EXERCISE AIM >> Pick up the FlinDB aggregations article right after its last line and keep writing it.

SELECTED TEXT >>
....

Aggregations and Analytics

A database that can only find records is half a database. The other half is answering questions about records: How many orders were placed this month? What is the average order value? Which category has the highest revenue? These are aggregation queries, and they are the foundation of every dashboard, report, and analytics feature in every application.

SQL handles aggregations with SUM(), AVG(), COUNT(), GROUP BY, and HAVING. These functions are powerful but require writing SQL strings -- which, in FLIN's world, is exactly the kind of accidental complexity we set out to eliminate.

Session 162 added complete aggregation support to FlinDB. Six feature sets. Twelve tests. Three hundred and fifty lines of Rust. In two hours, FlinDB went from a CRUD store to an analytics engine.

The Aggregation Functions

FlinDB supports four core aggregation functions, each operating on a named field across all entities (or a filtered subset).

flin// Sum: total of a numeric field
total_revenue = Order.sum("total")       // 975.0

// Average: mean of a numeric field
avg_rating = Review.avg("rating")        // 4.2

// Minimum: smallest value
cheapest = Product.min("price")          // 25

// Maximum: largest value
most_expensive = Product.max("price")    // 1500

Each function returns a single numeric value. They operate on the current (non-deleted) entities of a type, extracting the named field and computing the aggregate.

The Rust implementation follows a consistent pattern. Here is sum:

rustpub fn sum(&self, entity_type: &str, field: &str) -> DatabaseResult<f64> {
    let collection = self.data.get(entity_type)
        .ok_or(DatabaseError::EntityTypeNotFound)?;

    let mut total = 0.0;
    for versions in collection.values() {
        if let Some(entity) = versions.last() {
            if entity.deleted_at.is_some() { continue; }
            if let Some(value) = entity.fields.get(field) {
                match value {
                    Value::Int(n) => total += *n as f64,
                    Value::Number(n) => total += *n,
                    _ => {}  // Non-numeric fields are skipped
                }
            }
        }
    }
    Ok(total)

....

DATASET RECORDS >>
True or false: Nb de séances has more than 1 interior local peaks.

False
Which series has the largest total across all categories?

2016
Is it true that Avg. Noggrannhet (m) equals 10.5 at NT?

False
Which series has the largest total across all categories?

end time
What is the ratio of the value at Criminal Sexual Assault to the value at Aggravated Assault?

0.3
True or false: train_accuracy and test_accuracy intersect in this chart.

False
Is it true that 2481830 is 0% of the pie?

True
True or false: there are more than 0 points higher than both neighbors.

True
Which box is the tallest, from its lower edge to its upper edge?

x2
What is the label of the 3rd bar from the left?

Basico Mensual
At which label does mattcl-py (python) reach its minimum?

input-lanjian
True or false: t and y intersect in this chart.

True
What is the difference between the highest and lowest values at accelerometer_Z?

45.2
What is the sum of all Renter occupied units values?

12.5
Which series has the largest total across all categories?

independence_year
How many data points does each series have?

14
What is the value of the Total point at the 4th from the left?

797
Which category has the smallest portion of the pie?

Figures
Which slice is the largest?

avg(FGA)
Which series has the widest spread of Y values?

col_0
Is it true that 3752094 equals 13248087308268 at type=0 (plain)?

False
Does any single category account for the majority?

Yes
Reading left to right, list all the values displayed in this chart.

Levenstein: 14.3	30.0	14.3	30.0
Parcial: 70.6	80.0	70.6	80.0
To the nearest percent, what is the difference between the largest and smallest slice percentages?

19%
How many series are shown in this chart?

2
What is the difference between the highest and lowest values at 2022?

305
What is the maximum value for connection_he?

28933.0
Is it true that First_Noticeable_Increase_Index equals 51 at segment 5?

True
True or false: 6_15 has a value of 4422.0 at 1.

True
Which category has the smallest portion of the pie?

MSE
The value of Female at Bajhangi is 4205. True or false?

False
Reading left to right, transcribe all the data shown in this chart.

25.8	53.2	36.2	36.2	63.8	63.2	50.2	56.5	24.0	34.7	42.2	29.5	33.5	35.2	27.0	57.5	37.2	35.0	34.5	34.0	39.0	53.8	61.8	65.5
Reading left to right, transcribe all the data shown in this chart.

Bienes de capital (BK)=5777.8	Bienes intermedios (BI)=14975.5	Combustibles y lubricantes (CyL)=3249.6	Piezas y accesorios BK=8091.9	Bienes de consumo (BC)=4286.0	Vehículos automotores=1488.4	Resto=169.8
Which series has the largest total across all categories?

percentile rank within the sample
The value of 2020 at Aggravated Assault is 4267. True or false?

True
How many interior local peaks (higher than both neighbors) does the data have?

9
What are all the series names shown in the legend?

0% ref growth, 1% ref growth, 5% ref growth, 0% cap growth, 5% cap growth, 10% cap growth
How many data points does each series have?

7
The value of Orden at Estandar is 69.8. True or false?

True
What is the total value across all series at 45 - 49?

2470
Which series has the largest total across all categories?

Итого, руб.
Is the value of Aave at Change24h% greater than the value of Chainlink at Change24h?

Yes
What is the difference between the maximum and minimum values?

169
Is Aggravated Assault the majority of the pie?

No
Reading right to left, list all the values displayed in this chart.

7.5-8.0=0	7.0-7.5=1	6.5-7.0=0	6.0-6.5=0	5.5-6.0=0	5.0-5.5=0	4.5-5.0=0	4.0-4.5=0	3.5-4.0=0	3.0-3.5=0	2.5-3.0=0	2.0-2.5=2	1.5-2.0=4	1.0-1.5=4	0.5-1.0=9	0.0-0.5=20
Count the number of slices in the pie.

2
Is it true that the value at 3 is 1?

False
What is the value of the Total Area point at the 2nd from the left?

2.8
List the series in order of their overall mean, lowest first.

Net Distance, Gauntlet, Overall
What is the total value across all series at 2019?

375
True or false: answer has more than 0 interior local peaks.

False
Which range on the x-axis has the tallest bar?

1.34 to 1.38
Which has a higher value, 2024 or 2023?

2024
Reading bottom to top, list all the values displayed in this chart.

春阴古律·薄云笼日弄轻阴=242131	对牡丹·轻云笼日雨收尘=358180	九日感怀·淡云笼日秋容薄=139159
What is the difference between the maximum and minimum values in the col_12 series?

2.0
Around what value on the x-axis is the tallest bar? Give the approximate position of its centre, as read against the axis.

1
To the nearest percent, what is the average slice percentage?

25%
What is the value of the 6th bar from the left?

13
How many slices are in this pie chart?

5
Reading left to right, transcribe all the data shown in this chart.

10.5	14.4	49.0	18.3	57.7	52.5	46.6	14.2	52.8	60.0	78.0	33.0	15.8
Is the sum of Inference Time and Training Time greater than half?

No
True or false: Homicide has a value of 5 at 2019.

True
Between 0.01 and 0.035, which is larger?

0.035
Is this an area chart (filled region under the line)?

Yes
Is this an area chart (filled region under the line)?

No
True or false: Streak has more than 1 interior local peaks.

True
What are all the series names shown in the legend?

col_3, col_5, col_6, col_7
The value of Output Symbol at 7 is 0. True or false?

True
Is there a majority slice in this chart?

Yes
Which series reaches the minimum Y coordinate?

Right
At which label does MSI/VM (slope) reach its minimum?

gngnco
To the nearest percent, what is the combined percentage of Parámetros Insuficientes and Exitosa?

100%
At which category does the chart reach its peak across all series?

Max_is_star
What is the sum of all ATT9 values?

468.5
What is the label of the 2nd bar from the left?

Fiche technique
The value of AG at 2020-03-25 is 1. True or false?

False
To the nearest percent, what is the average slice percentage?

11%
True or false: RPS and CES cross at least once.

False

....

EXERCISE RESULT >>
}

The edge case handling is important. Non-numeric values are silently skipped rather than causing errors. An entity with a missing field contributes zero to the sum. An empty collection returns 0.0 for sum and NaN for average. These semantics match SQL's behavior, which developers already expect.

We tested the empty-set edge case explicitly:

rust#[test]
fn test_aggregation_empty_set() {
    let db = ZeroCore::new();
    db.register_schema("Product", schema);
    // No entities saved
    assert_eq!(db.sum("Product", "price").unwrap(), 0.0);
    assert!(db.avg("Product", "price").unwrap().is_nan());
}

GROUP BY: Aggregates by Category

Raw aggregates answer simple questions. GROUP BY answers relational questions: "What is the total revenue per category?" or "What is the average salary per department?"

FlinDB implements GROUP BY through dedicated methods that combine grouping and aggregation:

flin// Revenue by category
revenue_by_category = Order.group_sum("category", "total")
// Returns: {"electronics": 15000, "books": 3000, "clothing": 8000}

// Average salary by department
avg_salary = Employee.group_avg("department", "salary")
// Returns: {"engineering": 95000, "design": 85000, "sales": 75000}

// Cheapest product per category
min_price = Product.group_min("category", "price")

// Most expensive product per category
max_price = Product.group_max("category", "price")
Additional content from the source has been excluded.